> DATA RECORDS
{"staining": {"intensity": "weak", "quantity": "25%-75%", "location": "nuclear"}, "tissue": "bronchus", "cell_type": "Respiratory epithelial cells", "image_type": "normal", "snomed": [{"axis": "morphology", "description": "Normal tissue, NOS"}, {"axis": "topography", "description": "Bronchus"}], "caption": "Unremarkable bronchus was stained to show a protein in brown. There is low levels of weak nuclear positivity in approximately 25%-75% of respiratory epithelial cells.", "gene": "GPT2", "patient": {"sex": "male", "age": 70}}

==

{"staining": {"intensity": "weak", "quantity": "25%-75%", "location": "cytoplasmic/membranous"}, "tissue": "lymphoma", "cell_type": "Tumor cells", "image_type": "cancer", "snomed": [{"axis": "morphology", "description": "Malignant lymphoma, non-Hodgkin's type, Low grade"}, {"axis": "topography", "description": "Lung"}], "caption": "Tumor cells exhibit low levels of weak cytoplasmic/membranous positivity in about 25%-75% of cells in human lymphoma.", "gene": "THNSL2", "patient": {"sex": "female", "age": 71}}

==

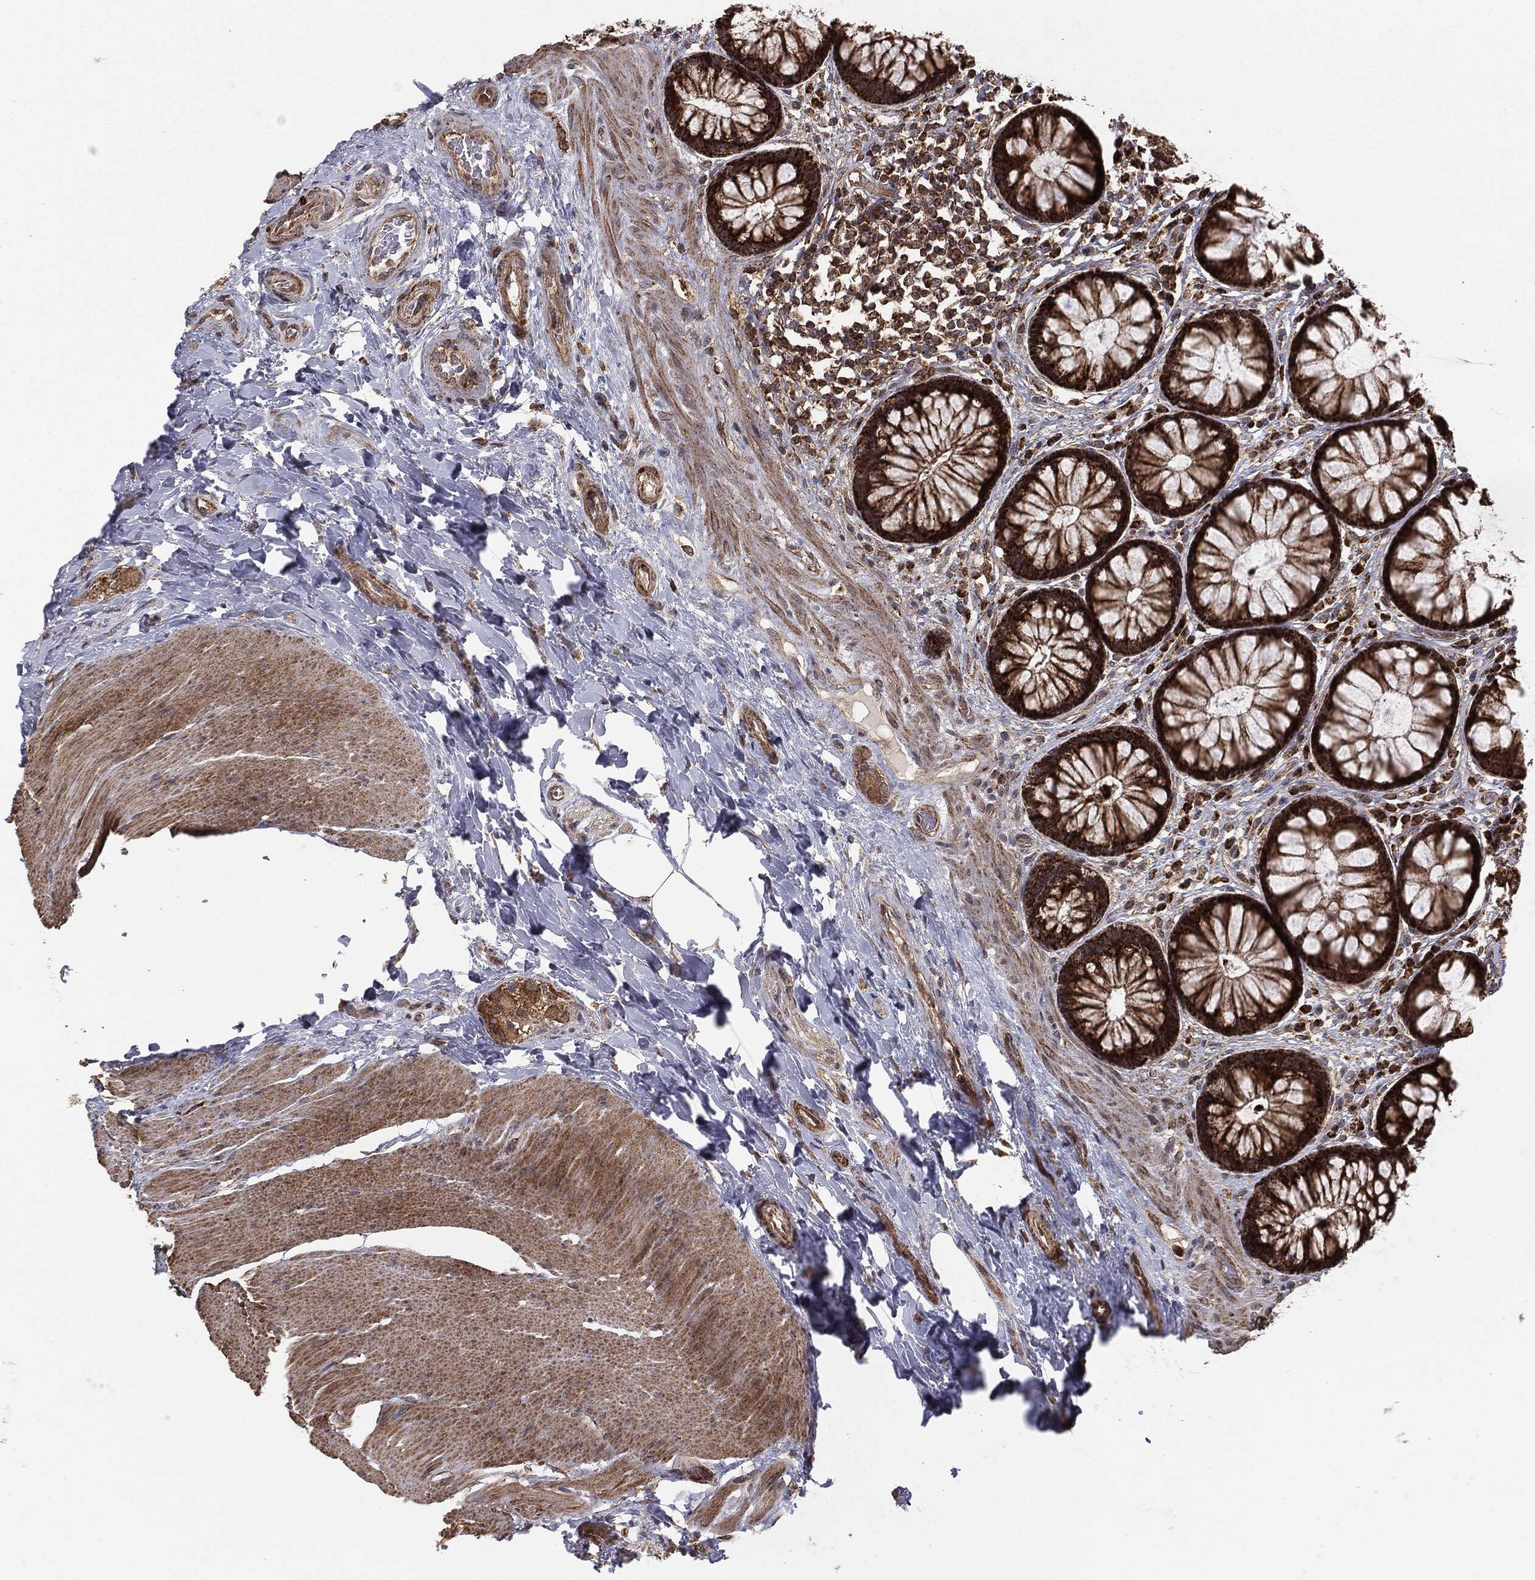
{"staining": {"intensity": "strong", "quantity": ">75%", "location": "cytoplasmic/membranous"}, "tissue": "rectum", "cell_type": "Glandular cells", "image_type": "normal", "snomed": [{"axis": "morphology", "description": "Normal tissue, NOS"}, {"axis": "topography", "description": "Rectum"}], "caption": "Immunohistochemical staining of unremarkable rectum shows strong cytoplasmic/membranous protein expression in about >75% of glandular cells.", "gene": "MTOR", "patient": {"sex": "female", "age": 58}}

> YOUR INSTRUCTIONS
Gather all lines with the string "levels" from the data.

> OUTPUT BELOW
{"staining": {"intensity": "weak", "quantity": "25%-75%", "location": "nuclear"}, "tissue": "bronchus", "cell_type": "Respiratory epithelial cells", "image_type": "normal", "snomed": [{"axis": "morphology", "description": "Normal tissue, NOS"}, {"axis": "topography", "description": "Bronchus"}], "caption": "Unremarkable bronchus was stained to show a protein in brown. There is low levels of weak nuclear positivity in approximately 25%-75% of respiratory epithelial cells.", "gene": "GPT2", "patient": {"sex": "male", "age": 70}}
{"staining": {"intensity": "weak", "quantity": "25%-75%", "location": "cytoplasmic/membranous"}, "tissue": "lymphoma", "cell_type": "Tumor cells", "image_type": "cancer", "snomed": [{"axis": "morphology", "description": "Malignant lymphoma, non-Hodgkin's type, Low grade"}, {"axis": "topography", "description": "Lung"}], "caption": "Tumor cells exhibit low levels of weak cytoplasmic/membranous positivity in about 25%-75% of cells in human lymphoma.", "gene": "THNSL2", "patient": {"sex": "female", "age": 71}}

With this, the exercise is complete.